Mestres são entidades alegres, brincalhonas que guardam muito do comportamento de vida. Eles trabalham nas seções com simplicidade, conversando com as pessoas na língua que todos falam deixando todos à vontade. Eles não tem que se parecer pomposos ou importantes e vão sempre deixar todos muito à vontade. Suas cantigas são alegres e suas danças iguais as que todos dançam.

Seria muito mais difícil se o Catimbó trouxesse uma doutrina religiosa própria. Na realidade seria até mesmo impróprio ou desnecessário. Trata-se de gente muito simples que aprendeu e passou a vida toda aprendendo so conceitos e ensinamentos católicos estando possivelmente muito acostumados e doutrinados nesta verdadeira fé.

Os próprios Mestres que foram seres humanos provavelmente passaram a vida mergulhados nesta fé de maneira que não ha necessidade de substituir esta catequese por novos conceitos para suprir a mesma finalidade, de forma que diferente das religiões afro que impõe uma nova teogonia que tanta confusão causa nas cabeças mais fracas ou humildes que por vezes passam a vida em terreiros se entender de verdade o que fazem ficando a vida toda dependente de outros (o que provavelmente pode ser a finalidade de alguns ).

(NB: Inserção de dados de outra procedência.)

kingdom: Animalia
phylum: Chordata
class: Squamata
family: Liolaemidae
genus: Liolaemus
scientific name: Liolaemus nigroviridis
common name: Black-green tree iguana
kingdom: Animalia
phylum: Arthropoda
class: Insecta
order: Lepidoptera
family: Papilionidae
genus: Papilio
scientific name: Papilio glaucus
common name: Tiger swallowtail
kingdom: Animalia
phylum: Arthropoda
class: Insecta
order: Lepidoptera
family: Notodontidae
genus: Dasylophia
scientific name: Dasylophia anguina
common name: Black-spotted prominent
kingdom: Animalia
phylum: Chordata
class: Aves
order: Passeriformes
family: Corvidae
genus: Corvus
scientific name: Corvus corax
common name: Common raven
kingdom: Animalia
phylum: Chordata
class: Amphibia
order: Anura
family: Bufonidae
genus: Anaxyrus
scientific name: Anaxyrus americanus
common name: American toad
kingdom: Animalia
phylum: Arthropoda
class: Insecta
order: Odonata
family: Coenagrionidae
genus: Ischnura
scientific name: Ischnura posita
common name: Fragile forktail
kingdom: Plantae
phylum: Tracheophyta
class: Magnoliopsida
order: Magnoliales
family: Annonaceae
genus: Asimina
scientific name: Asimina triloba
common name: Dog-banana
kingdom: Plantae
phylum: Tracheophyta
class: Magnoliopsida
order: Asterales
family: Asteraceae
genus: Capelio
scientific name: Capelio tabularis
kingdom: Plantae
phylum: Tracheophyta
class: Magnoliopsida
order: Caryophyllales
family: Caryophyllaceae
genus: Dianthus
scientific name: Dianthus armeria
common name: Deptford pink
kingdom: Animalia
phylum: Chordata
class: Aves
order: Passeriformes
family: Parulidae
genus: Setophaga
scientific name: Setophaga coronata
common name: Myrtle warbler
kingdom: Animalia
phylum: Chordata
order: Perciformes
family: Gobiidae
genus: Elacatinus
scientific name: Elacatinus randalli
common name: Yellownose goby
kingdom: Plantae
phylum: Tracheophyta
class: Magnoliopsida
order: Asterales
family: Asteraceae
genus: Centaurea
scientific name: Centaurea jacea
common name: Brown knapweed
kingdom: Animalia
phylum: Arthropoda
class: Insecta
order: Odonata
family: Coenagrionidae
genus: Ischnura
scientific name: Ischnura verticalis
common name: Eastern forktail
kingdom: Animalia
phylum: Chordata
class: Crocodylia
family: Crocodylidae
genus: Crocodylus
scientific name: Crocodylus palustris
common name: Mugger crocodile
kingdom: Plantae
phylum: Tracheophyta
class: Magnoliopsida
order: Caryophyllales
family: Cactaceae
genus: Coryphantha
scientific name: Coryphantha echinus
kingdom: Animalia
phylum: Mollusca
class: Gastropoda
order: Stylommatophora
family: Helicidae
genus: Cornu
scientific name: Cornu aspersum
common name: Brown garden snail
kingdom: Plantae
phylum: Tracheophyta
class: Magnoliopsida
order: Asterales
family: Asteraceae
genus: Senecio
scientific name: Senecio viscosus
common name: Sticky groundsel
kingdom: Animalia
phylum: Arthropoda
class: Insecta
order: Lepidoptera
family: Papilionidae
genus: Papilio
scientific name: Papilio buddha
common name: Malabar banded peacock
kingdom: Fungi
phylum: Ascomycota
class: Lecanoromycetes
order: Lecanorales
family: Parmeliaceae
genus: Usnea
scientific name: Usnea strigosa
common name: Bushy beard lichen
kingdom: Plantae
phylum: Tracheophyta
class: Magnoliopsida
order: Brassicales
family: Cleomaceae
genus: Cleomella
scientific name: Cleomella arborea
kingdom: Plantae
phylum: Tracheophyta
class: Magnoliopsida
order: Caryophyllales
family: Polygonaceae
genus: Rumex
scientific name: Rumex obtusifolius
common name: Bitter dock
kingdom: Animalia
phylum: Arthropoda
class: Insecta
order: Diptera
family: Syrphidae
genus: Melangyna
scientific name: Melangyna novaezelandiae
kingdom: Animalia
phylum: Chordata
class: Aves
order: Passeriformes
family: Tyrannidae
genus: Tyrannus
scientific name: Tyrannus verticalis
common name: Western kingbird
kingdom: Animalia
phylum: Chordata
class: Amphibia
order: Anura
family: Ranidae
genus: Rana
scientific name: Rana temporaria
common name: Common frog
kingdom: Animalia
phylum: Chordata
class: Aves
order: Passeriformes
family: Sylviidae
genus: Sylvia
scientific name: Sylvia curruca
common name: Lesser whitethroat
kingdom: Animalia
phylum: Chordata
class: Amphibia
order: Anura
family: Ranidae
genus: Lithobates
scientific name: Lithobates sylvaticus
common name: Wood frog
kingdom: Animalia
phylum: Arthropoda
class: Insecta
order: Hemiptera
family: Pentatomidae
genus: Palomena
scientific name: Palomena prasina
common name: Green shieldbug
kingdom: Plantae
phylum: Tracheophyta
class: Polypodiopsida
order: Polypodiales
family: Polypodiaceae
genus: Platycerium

Pior ainda na Umbanda que pena pela total desordem em função de ser uma prática que facilmente agrega qualquer tendência mística e espírita fazendo uma mistura inexplicável de pratica religiosa e mágica. A Umbanda se comporta como um consumidor curioso em um supermercado que vai passando pelas gondolas e colocando em seu carrinho as novidades e os produtos de embalagem mais bonita.